Впрочем, целые города, хоть и очень богатые, плохо снабжались водой. Так было в Венеции, колодцы на площадях или во дворах дворцов которой не выкопаны, как обычно думают, до уровня пласта пресной воды, которого можно было бы достичь под дном лагуны, а представляют резервуары, до половины заполненные мелким песком, через который фильтруется и осветляется дождевая вода, затем собирающаяся в колодце, пронизывающем резервуар посередине. Если дождя не бывает в течение многих недель, резервуары высыхают, как это было во время пребывания в городе Стендаля. Если дует штормовой ветер, в них попадает соленая вода. В нормальное время их было недостаточно для огромного населения города. Пресная вода должна была поступать и поступала извне — не по акведукам, но в барках, наполнявшихся на Бренте и ежедневно приходивших по каналам в Венецию. И эти речные водовозы, acquaroli, даже образовывали в Венеции особый ремесленный цех. Такое же неприятное положение было и во всех голландских городах, располагавших только резервуарами для дождевой воды, мелкими колодцами и сомнительной чистоты водою каналов{682}.

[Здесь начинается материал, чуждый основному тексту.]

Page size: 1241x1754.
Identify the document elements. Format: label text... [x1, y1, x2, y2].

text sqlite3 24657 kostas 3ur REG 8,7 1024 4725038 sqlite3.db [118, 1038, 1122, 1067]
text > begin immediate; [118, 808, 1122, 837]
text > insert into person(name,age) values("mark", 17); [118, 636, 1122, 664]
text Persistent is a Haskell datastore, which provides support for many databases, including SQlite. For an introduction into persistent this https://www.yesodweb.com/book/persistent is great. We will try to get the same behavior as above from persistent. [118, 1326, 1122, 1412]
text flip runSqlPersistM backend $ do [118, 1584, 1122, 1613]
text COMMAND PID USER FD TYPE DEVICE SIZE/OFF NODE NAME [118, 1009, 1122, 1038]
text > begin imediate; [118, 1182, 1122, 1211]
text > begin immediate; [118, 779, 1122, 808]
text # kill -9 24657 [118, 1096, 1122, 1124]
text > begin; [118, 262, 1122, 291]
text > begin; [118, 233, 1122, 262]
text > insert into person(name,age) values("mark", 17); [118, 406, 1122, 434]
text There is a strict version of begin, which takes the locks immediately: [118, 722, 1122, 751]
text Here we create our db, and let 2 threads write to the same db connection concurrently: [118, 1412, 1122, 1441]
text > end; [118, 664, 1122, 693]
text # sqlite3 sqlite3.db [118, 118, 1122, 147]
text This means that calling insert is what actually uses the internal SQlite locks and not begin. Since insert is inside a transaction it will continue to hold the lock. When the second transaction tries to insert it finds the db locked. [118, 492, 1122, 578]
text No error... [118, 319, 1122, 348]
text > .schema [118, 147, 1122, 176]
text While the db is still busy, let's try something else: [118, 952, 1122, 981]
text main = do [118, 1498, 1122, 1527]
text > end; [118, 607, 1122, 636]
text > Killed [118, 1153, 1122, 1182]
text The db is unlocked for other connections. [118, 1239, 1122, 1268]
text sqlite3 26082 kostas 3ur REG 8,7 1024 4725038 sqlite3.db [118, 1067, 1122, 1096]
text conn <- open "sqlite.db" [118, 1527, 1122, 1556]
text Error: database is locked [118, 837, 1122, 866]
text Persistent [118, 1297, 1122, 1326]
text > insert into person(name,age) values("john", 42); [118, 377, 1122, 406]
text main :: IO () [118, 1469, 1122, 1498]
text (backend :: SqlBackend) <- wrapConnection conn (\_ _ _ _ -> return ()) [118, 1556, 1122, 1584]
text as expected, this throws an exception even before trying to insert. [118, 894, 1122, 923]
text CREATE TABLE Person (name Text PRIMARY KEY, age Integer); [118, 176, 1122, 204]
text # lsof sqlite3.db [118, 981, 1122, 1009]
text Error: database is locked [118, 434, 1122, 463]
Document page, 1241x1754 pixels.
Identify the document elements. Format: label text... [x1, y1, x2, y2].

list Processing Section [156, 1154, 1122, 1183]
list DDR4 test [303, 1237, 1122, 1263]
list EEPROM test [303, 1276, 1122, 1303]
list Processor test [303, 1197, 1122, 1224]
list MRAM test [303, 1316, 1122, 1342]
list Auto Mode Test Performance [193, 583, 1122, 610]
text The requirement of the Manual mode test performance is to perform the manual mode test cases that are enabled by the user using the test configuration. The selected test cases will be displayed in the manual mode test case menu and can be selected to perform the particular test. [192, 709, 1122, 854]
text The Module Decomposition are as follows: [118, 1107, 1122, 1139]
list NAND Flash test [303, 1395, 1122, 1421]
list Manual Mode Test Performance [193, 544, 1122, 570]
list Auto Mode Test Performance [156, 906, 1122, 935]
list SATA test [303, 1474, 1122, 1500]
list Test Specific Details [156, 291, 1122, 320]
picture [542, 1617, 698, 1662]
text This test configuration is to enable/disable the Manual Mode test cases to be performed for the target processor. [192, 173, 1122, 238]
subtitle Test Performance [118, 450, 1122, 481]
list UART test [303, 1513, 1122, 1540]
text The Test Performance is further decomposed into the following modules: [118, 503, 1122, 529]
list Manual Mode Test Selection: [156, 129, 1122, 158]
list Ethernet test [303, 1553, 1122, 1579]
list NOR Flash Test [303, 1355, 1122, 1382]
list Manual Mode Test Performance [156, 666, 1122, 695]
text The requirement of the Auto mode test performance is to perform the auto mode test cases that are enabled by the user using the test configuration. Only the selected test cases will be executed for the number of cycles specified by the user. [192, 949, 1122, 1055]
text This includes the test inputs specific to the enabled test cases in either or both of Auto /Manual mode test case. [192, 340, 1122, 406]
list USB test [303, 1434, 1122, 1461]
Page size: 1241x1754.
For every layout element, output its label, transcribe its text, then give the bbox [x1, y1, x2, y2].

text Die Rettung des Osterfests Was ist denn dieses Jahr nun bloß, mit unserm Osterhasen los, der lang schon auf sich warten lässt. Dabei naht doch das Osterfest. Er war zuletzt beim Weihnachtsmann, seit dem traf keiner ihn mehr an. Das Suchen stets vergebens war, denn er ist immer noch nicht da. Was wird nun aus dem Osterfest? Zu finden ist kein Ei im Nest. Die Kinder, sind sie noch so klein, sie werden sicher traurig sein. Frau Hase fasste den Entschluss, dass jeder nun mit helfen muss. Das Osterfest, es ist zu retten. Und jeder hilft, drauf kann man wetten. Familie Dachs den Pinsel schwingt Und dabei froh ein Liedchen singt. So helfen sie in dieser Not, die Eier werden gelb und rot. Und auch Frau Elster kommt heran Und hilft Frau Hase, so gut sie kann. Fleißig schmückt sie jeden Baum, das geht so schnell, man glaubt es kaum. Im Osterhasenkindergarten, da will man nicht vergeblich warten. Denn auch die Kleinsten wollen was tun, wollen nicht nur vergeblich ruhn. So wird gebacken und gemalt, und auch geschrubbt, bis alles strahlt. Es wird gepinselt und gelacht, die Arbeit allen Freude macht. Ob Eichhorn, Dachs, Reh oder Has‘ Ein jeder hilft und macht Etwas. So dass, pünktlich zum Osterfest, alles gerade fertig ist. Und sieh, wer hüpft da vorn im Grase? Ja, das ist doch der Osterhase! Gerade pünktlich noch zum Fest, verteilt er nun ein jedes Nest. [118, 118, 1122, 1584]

Колодец-водосборник в Венеции: разрез и план

1. Центральный колодец.

2. Резервуары-сборники дождевой воды.

3. Песчаный фильтр.

4. Глиняная обделка.

5. Устья резервуаров-сборников, в просторечье именуемые pilele (буквально — «кропильница»). Профильтрованная вода появляется в центральном колодце. Сегодня в Венеции есть водопровод, но венецианские колодцы все еще существуют на площадях или же внутри домов.

(По данным Э. Р. Тринканато.)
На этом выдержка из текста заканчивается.